From the TrueFoundry dashboard, go to AI GatewayModelsVirtual Model.
Navigate to Virtual Models in AI Gateway
Virtual models live inside Virtual Model Provider Groups. You can add models to an existing group or create a new group when you start.
2

Create or select a provider group and set access controls

Give the group a unique name (3–64 characters, alphanumeric and hyphens, cannot start with a number). Configure collaborators:
  • User — May call the virtual models in this group for inference.
  • Manager — May change virtual model configuration.
Create Virtual Model Provider Group and configure access controls
See Gateway access control for details.
3

Define the virtual model, strategy, and targets

For each virtual model in the group, set:
  • Name — Identifier used in the full path group-name/virtual-model-name (for example gpt-4-production).
  • Model types — Operation kinds this virtual model supports (chat, completion, embedding, and so on). All targets must support the operation you invoke.
  • Routing strategy — Choose one of three strategies:
    StrategyWhen to use
    Weight-basedCanaries, fixed capacity splits, A/B allocation. Assign weights that sum to 100.
    Latency-basedAutomatic performance chasing. No weights needed — the gateway picks the fastest.
    Priority-basedPrimary + backup topologies. Assign priority numbers (0 = highest).
    For how each strategy works, see the overview.
  • Target models — For each target, configure:
    FieldDescription
    TargetA real model from the catalog (not another virtual model).
    WeightTraffic share (weight-based only).

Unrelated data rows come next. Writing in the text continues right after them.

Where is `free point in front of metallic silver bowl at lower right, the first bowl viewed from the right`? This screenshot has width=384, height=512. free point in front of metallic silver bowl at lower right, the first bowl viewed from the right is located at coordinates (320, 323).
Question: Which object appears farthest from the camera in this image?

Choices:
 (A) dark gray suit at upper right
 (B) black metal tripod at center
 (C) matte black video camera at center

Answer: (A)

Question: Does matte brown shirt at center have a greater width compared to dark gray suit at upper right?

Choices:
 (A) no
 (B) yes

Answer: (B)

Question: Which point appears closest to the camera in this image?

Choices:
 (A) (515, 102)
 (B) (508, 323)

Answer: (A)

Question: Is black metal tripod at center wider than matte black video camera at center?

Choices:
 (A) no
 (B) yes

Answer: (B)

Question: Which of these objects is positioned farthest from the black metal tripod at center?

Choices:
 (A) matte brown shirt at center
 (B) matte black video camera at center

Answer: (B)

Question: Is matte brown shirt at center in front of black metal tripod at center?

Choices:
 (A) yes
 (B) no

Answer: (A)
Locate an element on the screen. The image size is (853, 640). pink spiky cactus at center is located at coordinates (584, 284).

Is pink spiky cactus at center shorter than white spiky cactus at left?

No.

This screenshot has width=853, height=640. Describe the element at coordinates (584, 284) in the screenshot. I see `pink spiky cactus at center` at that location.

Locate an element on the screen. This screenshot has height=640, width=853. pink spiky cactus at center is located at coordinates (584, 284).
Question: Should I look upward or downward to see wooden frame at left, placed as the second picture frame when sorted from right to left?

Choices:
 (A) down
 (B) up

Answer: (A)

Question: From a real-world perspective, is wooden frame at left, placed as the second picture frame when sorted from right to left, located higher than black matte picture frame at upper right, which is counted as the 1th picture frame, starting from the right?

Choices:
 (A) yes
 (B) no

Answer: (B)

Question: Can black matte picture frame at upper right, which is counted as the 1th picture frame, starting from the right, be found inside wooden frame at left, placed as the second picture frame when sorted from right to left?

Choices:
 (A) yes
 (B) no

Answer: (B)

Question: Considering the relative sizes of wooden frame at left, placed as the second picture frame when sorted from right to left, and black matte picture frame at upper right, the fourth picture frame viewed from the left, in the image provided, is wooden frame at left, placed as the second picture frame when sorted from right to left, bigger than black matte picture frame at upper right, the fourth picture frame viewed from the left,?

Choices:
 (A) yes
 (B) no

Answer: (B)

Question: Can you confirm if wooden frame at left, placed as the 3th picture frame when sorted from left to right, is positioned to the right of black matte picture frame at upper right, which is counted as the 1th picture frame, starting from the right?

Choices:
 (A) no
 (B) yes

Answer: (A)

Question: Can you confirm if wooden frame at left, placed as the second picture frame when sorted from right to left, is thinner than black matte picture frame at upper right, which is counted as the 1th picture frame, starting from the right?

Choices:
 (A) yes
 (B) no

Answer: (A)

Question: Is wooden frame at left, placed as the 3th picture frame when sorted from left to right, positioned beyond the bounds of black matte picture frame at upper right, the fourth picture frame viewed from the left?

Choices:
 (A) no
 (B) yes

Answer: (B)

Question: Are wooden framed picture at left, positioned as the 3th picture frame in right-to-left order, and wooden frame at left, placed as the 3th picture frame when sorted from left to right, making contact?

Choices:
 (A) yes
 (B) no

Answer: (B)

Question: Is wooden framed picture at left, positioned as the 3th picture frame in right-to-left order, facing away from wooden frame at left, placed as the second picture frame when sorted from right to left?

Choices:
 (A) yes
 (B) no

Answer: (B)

Weights across targets should sum to 100.
    PriorityPriority level (priority-based only). Lower number = higher priority.
    Retry configAttempts, delay (ms), and status codes that trigger retries. Defaults: 2 attempts, 100 ms delay, retry on 429, 500, 502, 503.
    Fallback status codesHTTP codes that cause fallback to another target. Defaults: 401, 403, 404, 429, 500, 502, 503.
    Fallback candidateWhether this target may receive traffic when another target fails. Default: true.
    Override parametersPer-target request parameters like temperature, max_tokens, or prompt_version_fqn for model-specific prompts.
    Header overridesInject or remove HTTP headers for this target only. Use set to add/overwrite headers and remove to strip them. See header overrides.
    prompt_version_fqn override does not apply when using agents with MCP/tools; it is supported for standard chat completion requests.
  • Slug (optional) — Short global alias for this virtual model. See Slugs.
Configure virtual model details, routing strategy, and target models
Configure the slug in the Virtual Model Provider Group settings. Slugs must be unique across all virtual models in the tenant.

Common patterns

The following YAML sketches show the routing_config shape used inside a virtual model. In the dashboard, the same fields are set in the UI.
routing_config:
  type: priority-based-routing
  load_balance_targets:
    - target: azure/gpt4
      priority: 0
      fallback_status_codes: ["429"]
    - target: openai/gpt4
      priority: 1
      fallback_status_codes: ["429"]
    - target: anthropic/claude-3-opus
      priority: 2
routing_config:
  type: weight-based-routing
  load_balance_targets:
    - target: azure/gpt4-v1
      weight: 90
    - target: azure/gpt4-v2
      weight: 10
routing_config:
  type: priority-based-routing
  load_balance_targets:
    - target: onprem/llama
      priority: 0
      fallback_status_codes: ["429", "500", "502", "503"]
    - target: bedrock/llama
      priority: 1
      retry_config:
        attempts: 2
        delay: 100
routing_config:
  type: latency-based-routing
  load_balance_targets:
    - target: azure/gpt4
      retry_config:
        attempts: 1
    - target: openai/gpt4
      retry_config:
        attempts: 1
routing_config:
  type: weight-based-routing
  load_balance_targets:
    - target: openai/gpt4
      weight: 70
      override_params:
        prompt_version_fqn: chat_prompt:internal/my-app/gpt4-optimized-prompt:1
    - target: anthropic/claude-3-opus
      weight: 30
      override_params:
        prompt_version_fqn: chat_prompt:internal/my-app/claude-optimized-prompt:1
routing_config:
  type: weight-based-routing
  sticky_routing:
    ttl_seconds: 3600
    session_identifiers:
      - key: x-user-id
        source: headers
      - key: x-conversation-id
        source: headers
  load_balance_targets:
    - target: provider-a/model-a
      weight: 70
      fallback_candidate: true
    - target: provider-b/model-b
      weight: 30
      fallback_candidate: true

Environment- or segment-specific routing

Use different virtual model names per environment or segment (for example booking-app/gpt-prod vs booking-app/gpt-dev) and have your client pass the appropriate model. You can still send metadata and headers for observability, rate limits, and other gateway features; routing for a given virtual model name is always defined on that virtual model.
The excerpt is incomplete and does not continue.